** WHAT IS EXPECTED **
Pull out every line below that contains the word "value", and copy each one in full.

** INPUT MATERIAL **
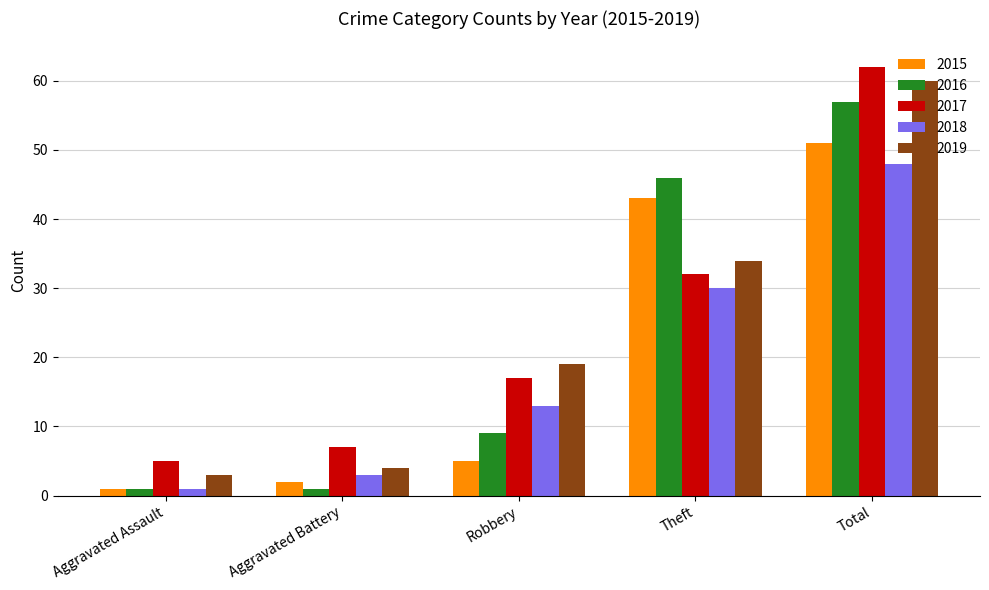

Which category has the lowest value in the 2017 series?

Aggravated Assault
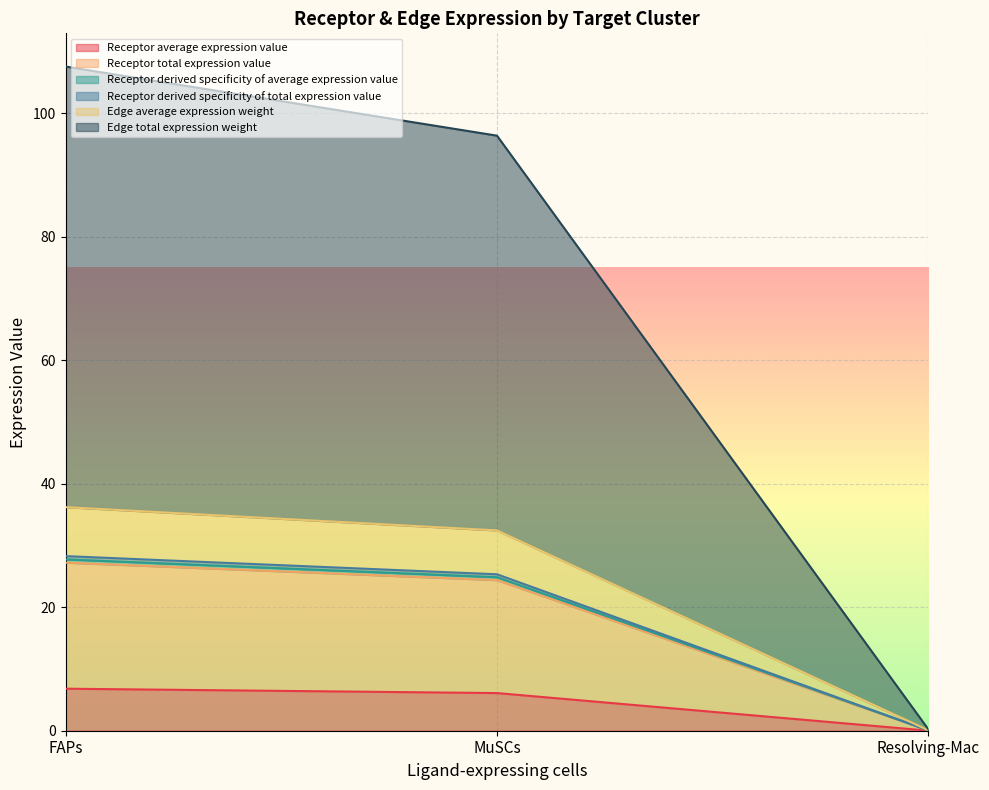

What is the label of the 2nd point from the right?

MuSCs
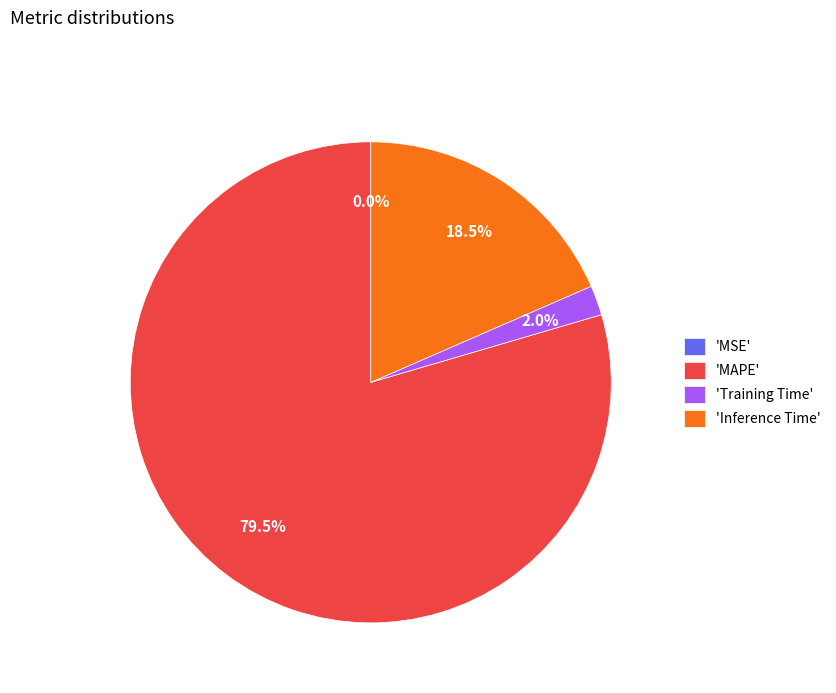

Which category has the biggest portion of the pie?

'MAPE'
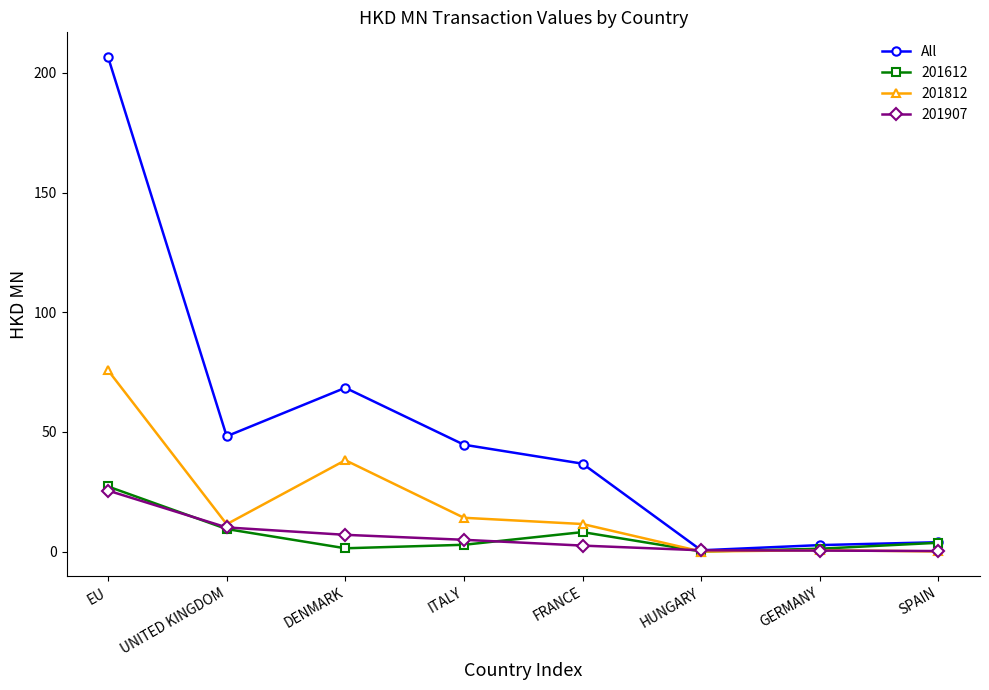

What value does the All series have at UNITED KINGDOM?

48.2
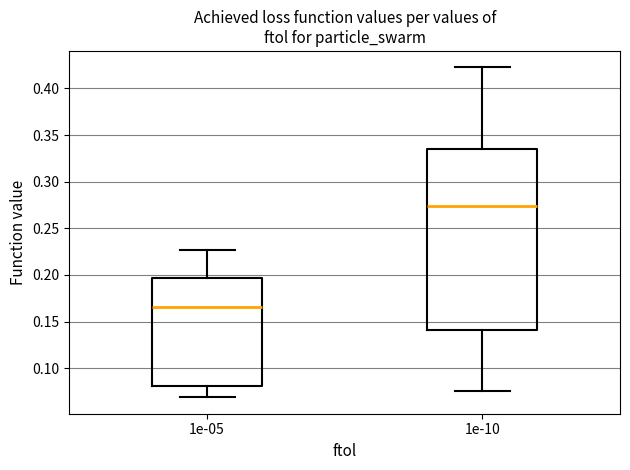

Which box has the lowest median line?

1e-05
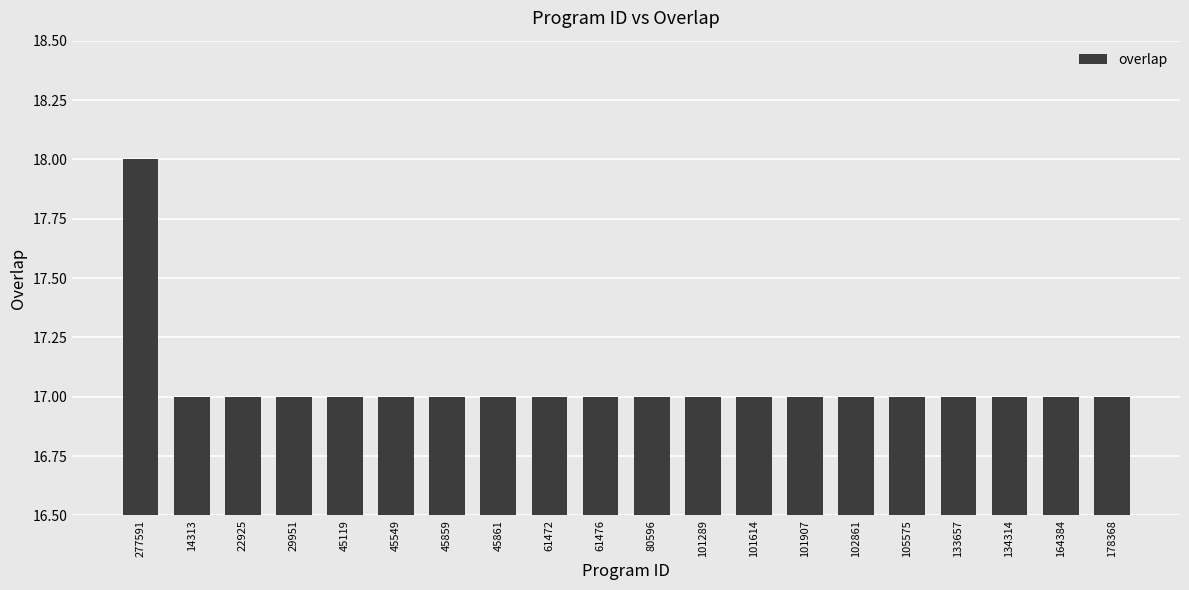

Does the chart contain stacked bars?

No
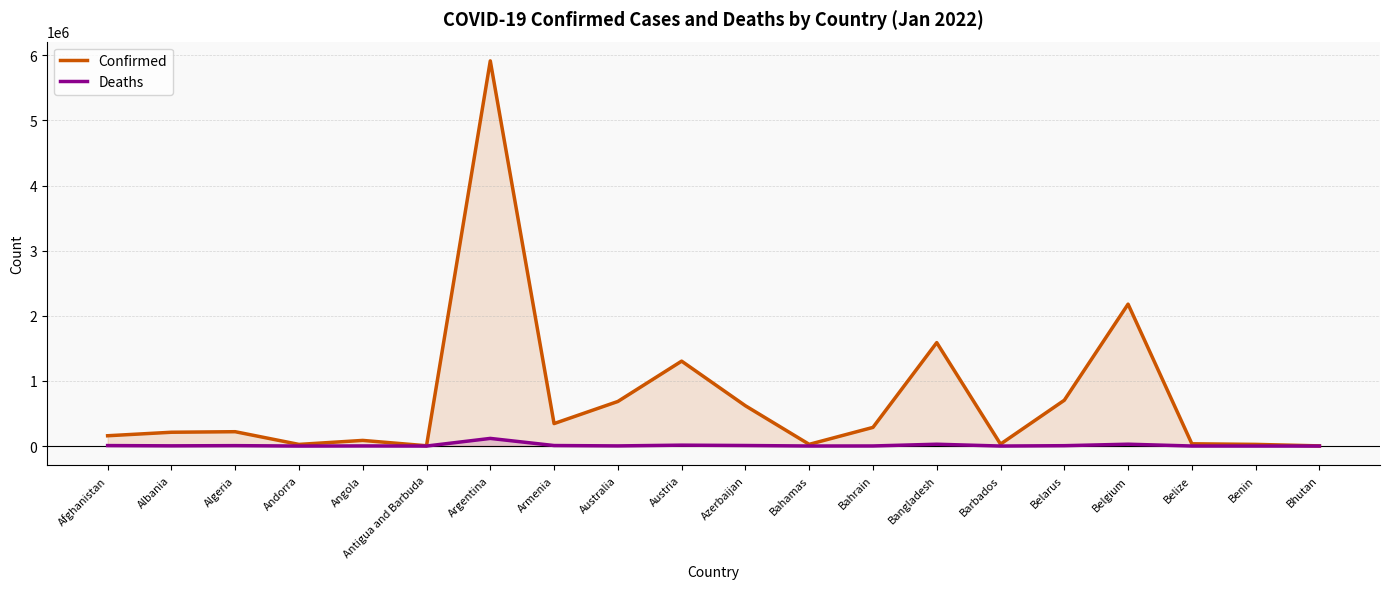

Reading left to right, extract all data points from this chart.

Confirmed: 158245	212021	220415	25289	86636	4486	5915695	345255	684614	1304086	618918	26326	286529	1588807	30177	703507	2179710	34628	25522	2669
Deaths: 7367	3224	6310	141	1789	119	117346	7989	2302	13802	8409	717	1395	28090	263	5653	28429	605	161	3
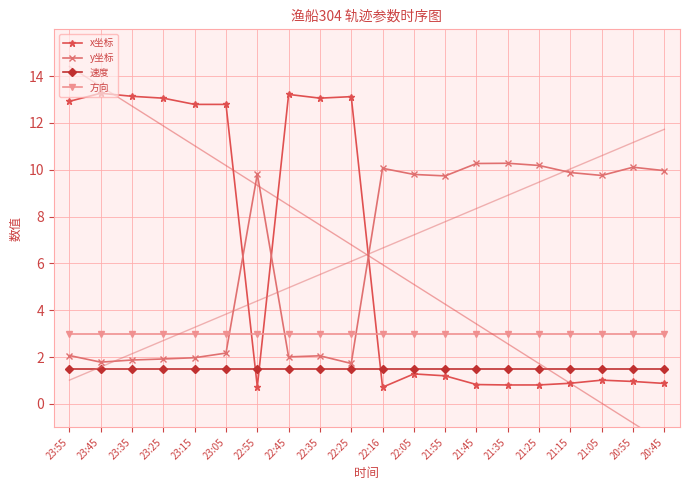

What position from the right is 23:55?

20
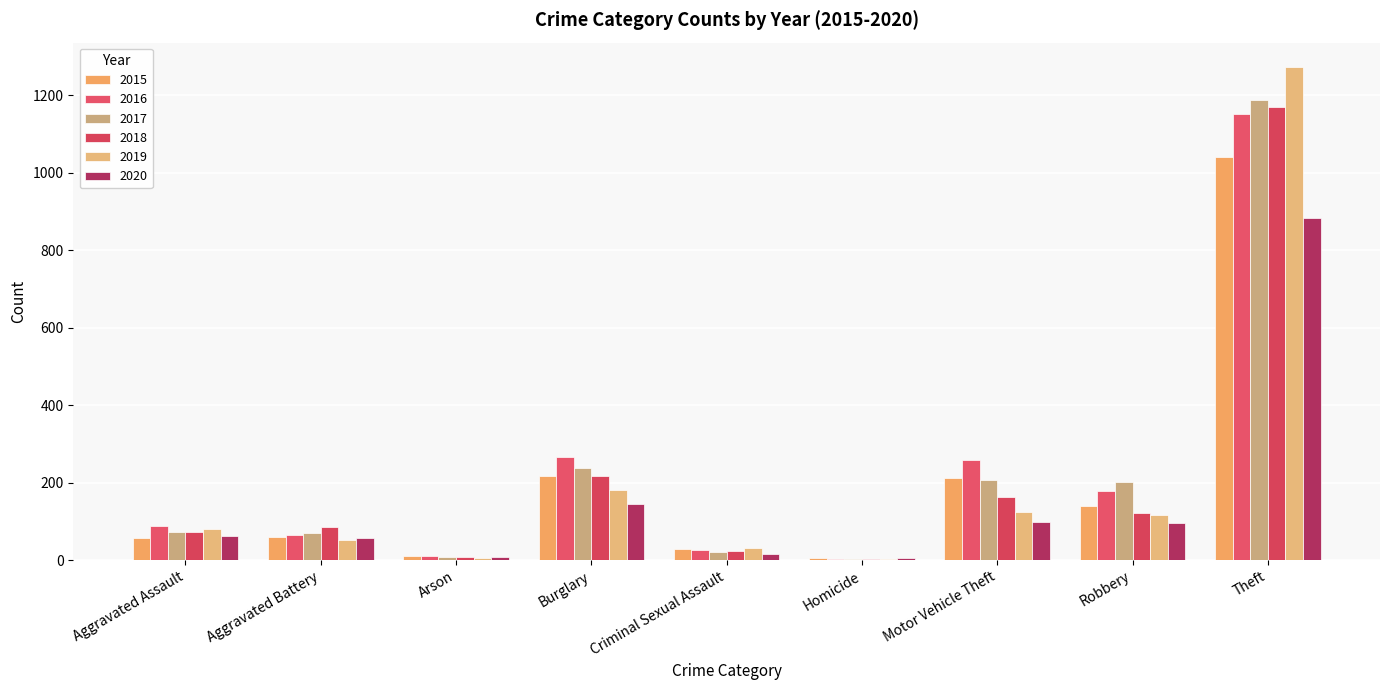

Is the value of 2017 at Motor Vehicle Theft greater than the value of 2018 at Criminal Sexual Assault?

Yes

** TASK ANSWER **
Which category has the lowest value in the 2017 series?
What value does the All series have at UNITED KINGDOM?
Is the value of 2017 at Motor Vehicle Theft greater than the value of 2018 at Criminal Sexual Assault?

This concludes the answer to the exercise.